Para Alarcão (1996, p. 19), no processo de formação, cabe ao formador: “[...] abordar os problemas que a tarefa coloca, escolher na sua atuação as estratégias formativas que melhor correspondem à personalidade e aos conhecimentos dos formandos com quem trabalha e tentar estabelecer com eles uma relação propícia à aprendizagem.”

Estudos de casos enquanto estratégias na formação de professores voltadas para a reflexão sobressaíram-se na literatura (GARCIA, 1999; NONO; MIZUKAMI, 2002). Entre as potencialidades dessa estratégia, elencam desenvolvimento do pensamento estratégico, da análise crítica e da resolução de problemas; possibilidade de analisar situações e estudar diferentes alternativas e planos de ação; familiarização com a análise e ação em situações complexas, que podem favorecer o desenvolvimento de uma consciência mais sensível ao contexto e às diferenças individuais; implicação dos futuros professores com sua própria aprendizagem; criação de um contexto de trabalho em grupo e de colaboração entre futuros professores, que favorece o desenvolvimento do hábito da partilha de conhecimentos e de estratégias de análise conjunta; possibilitar a explicitação de crenças e conhecimentos que servem de base para a prática do professor e desenvolvimento do raciocínio pedagógico.

Mizukami (2004, p. 208), ancorando-se nas ideias de Shulman (1986), ressalta que as aprendizagens que tomam como base Caso de Ensino na formação de professores devem considerar “aprendizagem pela experiência e a construção de pontes entre teoria e prática”. Acrescenta, “os casos são inerentemente reflexivos, transformando experiências vividas em narrativas partilhadas” e “essencialmente intrapessoais” em um movimento da reflexão individual para uma reflexão mediada socialmente, sendo que é o conhecimento que os casos representam que fazem deles casos. E destaca que “um caso é uma versão relembrada, recontada, reexperienciada e refletida de uma experiência direta. O processo de relembrar, recontar, reviver e refletir é o processo de aprender pela experiência.”

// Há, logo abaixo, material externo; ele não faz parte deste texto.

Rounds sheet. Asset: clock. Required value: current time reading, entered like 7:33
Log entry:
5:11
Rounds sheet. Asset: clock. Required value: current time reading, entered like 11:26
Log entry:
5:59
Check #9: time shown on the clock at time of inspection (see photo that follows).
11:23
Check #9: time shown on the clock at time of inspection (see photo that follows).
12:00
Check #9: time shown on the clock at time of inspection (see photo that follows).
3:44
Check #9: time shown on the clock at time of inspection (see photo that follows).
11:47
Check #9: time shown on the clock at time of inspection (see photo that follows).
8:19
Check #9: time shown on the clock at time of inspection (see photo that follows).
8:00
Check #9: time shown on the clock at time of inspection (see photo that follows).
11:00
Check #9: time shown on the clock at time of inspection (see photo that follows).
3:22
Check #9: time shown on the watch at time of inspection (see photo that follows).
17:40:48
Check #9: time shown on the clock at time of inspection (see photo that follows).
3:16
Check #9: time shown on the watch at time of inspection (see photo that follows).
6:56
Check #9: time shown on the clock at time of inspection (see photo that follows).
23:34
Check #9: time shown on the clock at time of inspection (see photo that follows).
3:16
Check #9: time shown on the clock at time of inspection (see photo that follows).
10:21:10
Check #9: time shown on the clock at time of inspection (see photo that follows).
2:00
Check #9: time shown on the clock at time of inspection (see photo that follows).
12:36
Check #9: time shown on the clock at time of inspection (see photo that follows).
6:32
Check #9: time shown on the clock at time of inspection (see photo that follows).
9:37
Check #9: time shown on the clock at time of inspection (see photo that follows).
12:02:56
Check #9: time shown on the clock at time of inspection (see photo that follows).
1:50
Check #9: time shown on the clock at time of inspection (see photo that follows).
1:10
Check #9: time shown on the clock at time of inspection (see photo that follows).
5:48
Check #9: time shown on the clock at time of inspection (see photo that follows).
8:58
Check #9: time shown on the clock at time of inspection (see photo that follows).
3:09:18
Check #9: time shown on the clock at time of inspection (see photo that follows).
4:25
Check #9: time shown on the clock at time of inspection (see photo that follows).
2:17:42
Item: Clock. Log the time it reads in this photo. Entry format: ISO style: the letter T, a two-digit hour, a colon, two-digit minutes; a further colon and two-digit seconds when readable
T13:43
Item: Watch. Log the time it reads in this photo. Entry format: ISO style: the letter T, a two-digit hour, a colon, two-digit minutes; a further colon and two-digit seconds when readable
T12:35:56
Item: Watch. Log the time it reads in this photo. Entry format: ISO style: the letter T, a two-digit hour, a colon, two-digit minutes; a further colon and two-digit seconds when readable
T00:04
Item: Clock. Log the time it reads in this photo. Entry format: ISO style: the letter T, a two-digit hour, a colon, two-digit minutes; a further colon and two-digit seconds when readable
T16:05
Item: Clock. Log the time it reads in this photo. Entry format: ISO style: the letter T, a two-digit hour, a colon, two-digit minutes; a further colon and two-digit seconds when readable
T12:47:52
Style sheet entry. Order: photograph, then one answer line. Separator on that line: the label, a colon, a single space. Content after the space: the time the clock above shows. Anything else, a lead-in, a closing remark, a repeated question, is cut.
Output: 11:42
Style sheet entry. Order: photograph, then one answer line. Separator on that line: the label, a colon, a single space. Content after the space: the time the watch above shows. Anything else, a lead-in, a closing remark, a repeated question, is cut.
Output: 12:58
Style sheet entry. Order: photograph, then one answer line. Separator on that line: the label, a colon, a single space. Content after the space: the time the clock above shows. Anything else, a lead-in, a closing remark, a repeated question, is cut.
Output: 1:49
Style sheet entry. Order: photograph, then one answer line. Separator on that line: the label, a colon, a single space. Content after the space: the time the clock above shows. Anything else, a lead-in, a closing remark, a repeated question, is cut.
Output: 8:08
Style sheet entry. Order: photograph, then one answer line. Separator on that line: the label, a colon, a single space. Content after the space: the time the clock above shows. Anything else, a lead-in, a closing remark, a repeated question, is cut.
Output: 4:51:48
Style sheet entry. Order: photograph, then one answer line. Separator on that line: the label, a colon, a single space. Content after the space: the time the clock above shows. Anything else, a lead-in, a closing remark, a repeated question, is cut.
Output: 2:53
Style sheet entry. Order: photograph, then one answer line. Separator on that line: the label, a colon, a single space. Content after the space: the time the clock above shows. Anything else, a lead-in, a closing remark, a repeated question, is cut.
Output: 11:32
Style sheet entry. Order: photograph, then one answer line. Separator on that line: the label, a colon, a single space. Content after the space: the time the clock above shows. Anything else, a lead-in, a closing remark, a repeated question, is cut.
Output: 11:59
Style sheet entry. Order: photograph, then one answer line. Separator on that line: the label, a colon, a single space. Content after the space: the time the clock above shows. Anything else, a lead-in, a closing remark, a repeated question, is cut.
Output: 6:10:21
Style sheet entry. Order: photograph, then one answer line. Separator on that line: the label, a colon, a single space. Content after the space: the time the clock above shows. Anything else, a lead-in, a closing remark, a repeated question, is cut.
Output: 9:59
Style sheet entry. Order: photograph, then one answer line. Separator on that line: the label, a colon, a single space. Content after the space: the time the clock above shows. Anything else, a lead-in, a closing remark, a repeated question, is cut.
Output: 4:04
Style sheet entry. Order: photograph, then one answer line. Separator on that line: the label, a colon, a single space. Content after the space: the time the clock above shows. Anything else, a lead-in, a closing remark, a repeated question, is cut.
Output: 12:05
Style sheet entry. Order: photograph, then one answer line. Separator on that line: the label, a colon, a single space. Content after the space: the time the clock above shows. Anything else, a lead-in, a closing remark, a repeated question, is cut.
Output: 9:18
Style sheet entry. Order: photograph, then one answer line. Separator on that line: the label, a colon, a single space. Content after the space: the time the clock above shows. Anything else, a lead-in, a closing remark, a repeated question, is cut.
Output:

Vale ressaltar que a reflexão mencionada não é concebida como uma atividade de análise técnica ou prática, mas uma perspectiva que incorpora compromisso ético e social no exercício das práticas educativas. Apoiando no pensamento de Dewey (2010), entende-se que pensar reflexivamente é um processo de construção de sentido que possibilita uma compreensão mais profunda das relações e conexões entre as experiências e ideias. Nessa perspectiva, a reflexão implica interação e continuidade. Pela reflexão vão-se construindo as relações e os nexos entre uma experiência e a que vem depois, tomando como base os significados atribuídos (por nós mesmos e por outrem). Nesse sentido, o processo reflexivo constitui “componente intrínseco ao processo de ensinar, de aprender, de formar-se e, consequentemente, desenvolver-se profissionalmente em direção à autonomia docente.” (ISAIA; BOLZAN, 2011, p. 197). E como enfatizam Mizukami et al. (2010) a ideia de processo contínuo quando se trata da formação, implica no entendimento de um fio condutor que produz e explicita os sentidos e os significados ao longo de toda a vida do professor, garantindo ao mesmo tempo, os nexos entre formação inicial, continuada e experiências vividas. A reflexão é compreendida aqui como o elemento capaz de promover esses nexos.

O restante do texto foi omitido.